USA: Fourth Circuit hears arguments regarding West Virginia Medicaid coverage of gender-affirming surgeries

The US Court of Appeals for the Fourth Circuit Tuesday heard oral arguments on whether the West Virginia Medicaid Program’s denial of gender-affirming surgery for individuals with gender dysphoria violates the Affordable Care Act, Medicaid Act and Equal Protection Clause under the US Constitution’s Fourteenth Amendment.

Caleb David, attorney for the state defendants, argued that West Virginia’s program treats everyone equally and provides the same amount of coverage to both trans and cis gender participants who seek treatment under the same diagnosis. Judge Diana Gribbon Motz asked the defense whether transgender men and cisgender women are equally situated, regardless of their diagnosis, when they seek similar medical care. David responded by saying that the insurance industry and the Medicaid program define standards for coverage differently.

Tara Borelli, the attorney for the plaintiffs, responded to Judges Julius Richardson and Allison Jones Rushing’s questions regarding West Virginia Medicaid’s  refusal to cover surgeries for people who have been diagnosed with gender dysphoria by stating that gender dysphoria is a diagnosis that only pertains to transgender people. As a result, she argued that the exclusion of the surgeries only applied to particular people.

In David’s closing argument he reiterated that West Virginia Medicaid is not required to cover the surgeries even if it is deemed necessary.
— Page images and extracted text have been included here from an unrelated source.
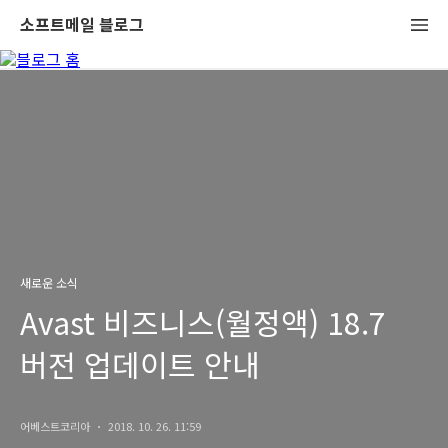
소프트메일 블로그
새로운 소식
Avast 비즈니스(월정액) 18.7
버전 업데이트 안내
어베스트코리아
2018. 10. 26. 11:59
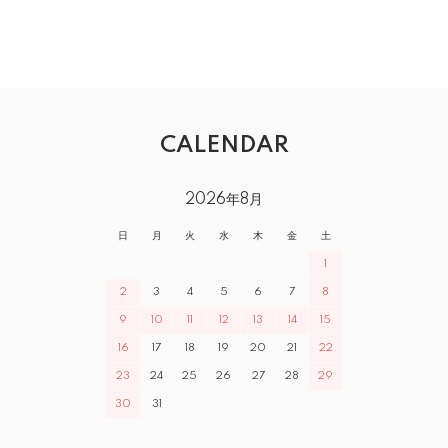
CALENDAR
2026年8月
日
月
火
水
木
金
土
1
2
3
4
5
6
7
8
9
10
11
12
13
14
15
16
17
18
19
20
21
22
23
24
25
26
27
28
29
30
31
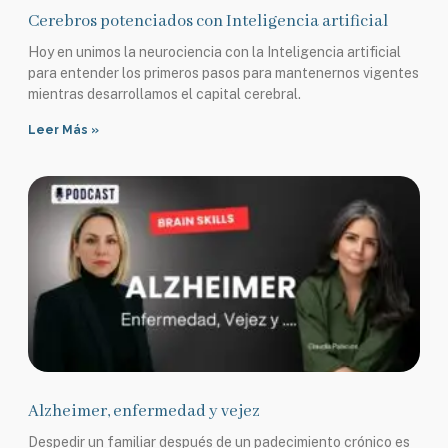
Cerebros potenciados con Inteligencia artificial
Hoy en unimos la neurociencia con la Inteligencia artificial
para entender los primeros pasos para mantenernos vigentes
mientras desarrollamos el capital cerebral.
Leer Más »
Alzheimer, enfermedad y vejez
Despedir un familiar después de un padecimiento crónico es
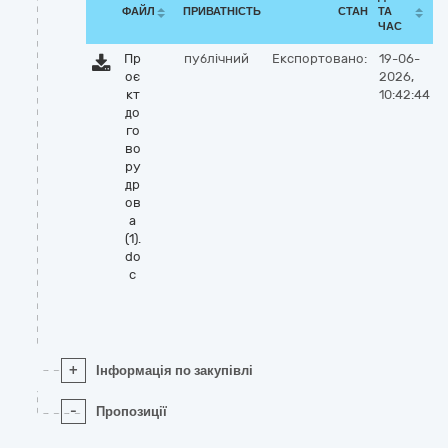
ФАЙЛ
ПРИВАТНІСТЬ
СТАН
ТА
ЧАС
Пр
публічний
Експортовано:
19-06-
оє
2026,
кт
10:42:44
до
го
во
ру
др
ов
а
(1).
do
c
+
Інформація по закупівлі
-
Пропозиції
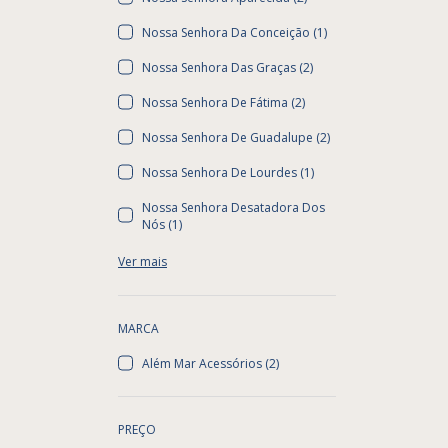
Nossa Senhora Da Conceição (1)
Nossa Senhora Das Graças (2)
Nossa Senhora De Fátima (2)
Nossa Senhora De Guadalupe (2)
Nossa Senhora De Lourdes (1)
Nossa Senhora Desatadora Dos
Nós (1)
Ver mais
MARCA
Além Mar Acessórios (2)
PREÇO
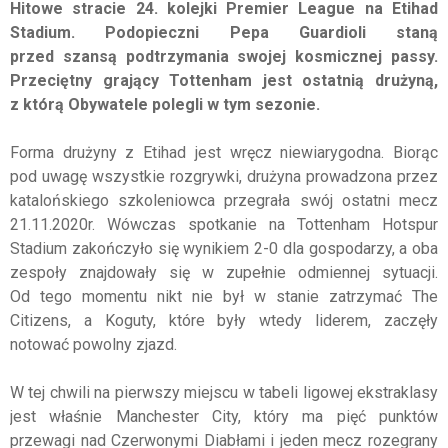
Hitowe stracie 24. kolejki Premier League na Etihad
Stadium. Podopieczni Pepa Guardioli staną
przed szansą podtrzymania swojej kosmicznej passy.
Przeciętny grający Tottenham jest ostatnią drużyną,
z którą Obywatele polegli w tym sezonie.
Forma drużyny z Etihad jest wręcz niewiarygodna. Biorąc
pod uwagę wszystkie rozgrywki, drużyna prowadzona przez
katalońskiego szkoleniowca przegrała swój ostatni mecz
21.11.2020r. Wówczas spotkanie na Tottenham Hotspur
Stadium zakończyło się wynikiem 2-0 dla gospodarzy, a oba
zespoły znajdowały się w zupełnie odmiennej sytuacji.
Od tego momentu nikt nie był w stanie zatrzymać The
Citizens, a Koguty, które były wtedy liderem, zaczęły
notować powolny zjazd.
W tej chwili na pierwszy miejscu w tabeli ligowej ekstraklasy
jest właśnie Manchester City, który ma pięć punktów
przewagi nad Czerwonymi Diabłami i jeden mecz rozegrany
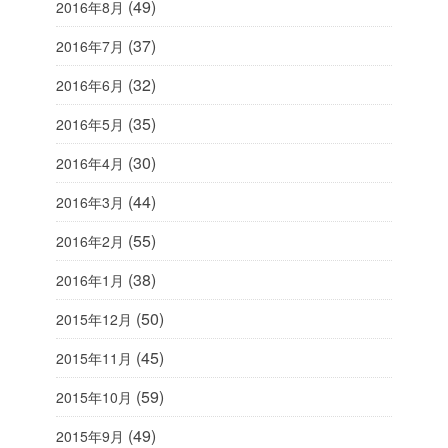
(49)
2016年8月
(37)
2016年7月
(32)
2016年6月
(35)
2016年5月
(30)
2016年4月
(44)
2016年3月
(55)
2016年2月
(38)
2016年1月
(50)
2015年12月
(45)
2015年11月
(59)
2015年10月
(49)
2015年9月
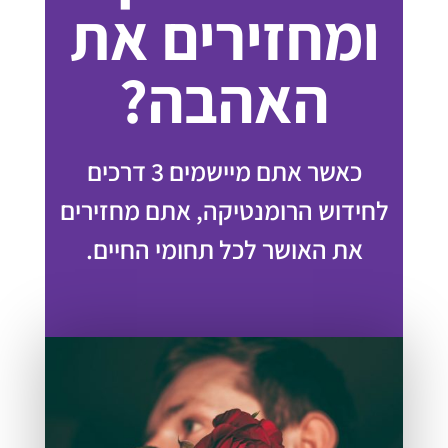
ומחזירים את
האהבה?
כאשר אתם מיישמים 3 דרכים
לחידוש הרומנטיקה, אתם מחזירים
את האושר לכל תחומי החיים.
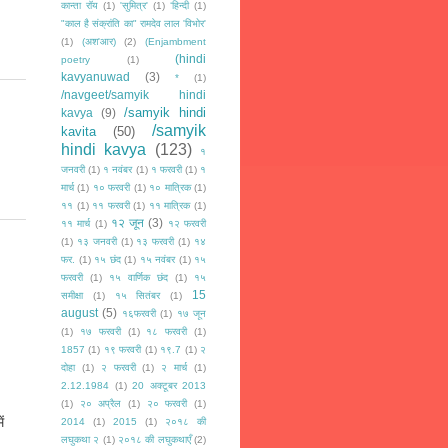
कान्ता रॉय
(1)
'सुमित्र'
(1)
‘हिन्दी
(1)
"काल है संक्रांति का" रामदेव लाल 'विभोर'
(1)
(अश'आर)
(2)
(Enjambment
(hindi
poetry
(1)
kavyanuwad
(3)
*
(1)
/navgeet/samyik hindi
/samyik hindi
kavya
(9)
/samyik
kavita
(50)
hindi kavya
(123)
१
जनवरी
(1)
१ नवंबर
(1)
१ फरवरी
(1)
१
मार्च
(1)
१० फरवरी
(1)
१० मात्रिक
(1)
११
(1)
११ फरवरी
(1)
११ मात्रिक
(1)
१२ जून
(3)
११ मार्च
(1)
१२ फरवरी
(1)
१३ जनवरी
(1)
१३ फरवरी
(1)
१४
फर.
(1)
१५ छंद
(1)
१५ नवंबर
(1)
१५
फरवरी
(1)
१५ वार्णिक छंद
(1)
१५
15
समीक्षा
(1)
१५ सितंबर
(1)
august
(5)
१६फरवरी
(1)
१७ जून
(1)
१७ फरवरी
(1)
१८ फरवरी
(1)
1857
(1)
१९ फरवरी
(1)
१९.7
(1)
२
दोहा
(1)
२ फरवरी
(1)
२ मार्च
(1)
2.12.1984
(1)
20 अक्टूबर 2013
(1)
२० अप्रैल
(1)
२० फरवरी
(1)
ं
2014
(1)
2015
(1)
२०१८ की
लघुकथा २
(1)
२०१८ की लघुकथाएँ
(2)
Christopher Fain and Shauntae Anderson, the named plaintiff in the class action, brought the case against West Virginia state officials and the West Virginia Department of Health and Human Resources, Bureau for Medical Services. Fain and Anderson receive hormone therapy for their gender dysphoria diagnosis. Both plaintiffs wish to receive gender-affirming surgery, however West Virginia’s Medicaid Plan exclusion of transsexual surgery prohibits any transgender individual who is “diagnosed with gender dysphoria” from receiving “coverage for the surgical treatment of this diagnosis.”

The trial court found in favor of the plaintiffs and granted their motion for summary judgement. The trial court found that West Virginia Medicaid’s exclusion “invidiously discriminates on the basis of sex and transgender status.”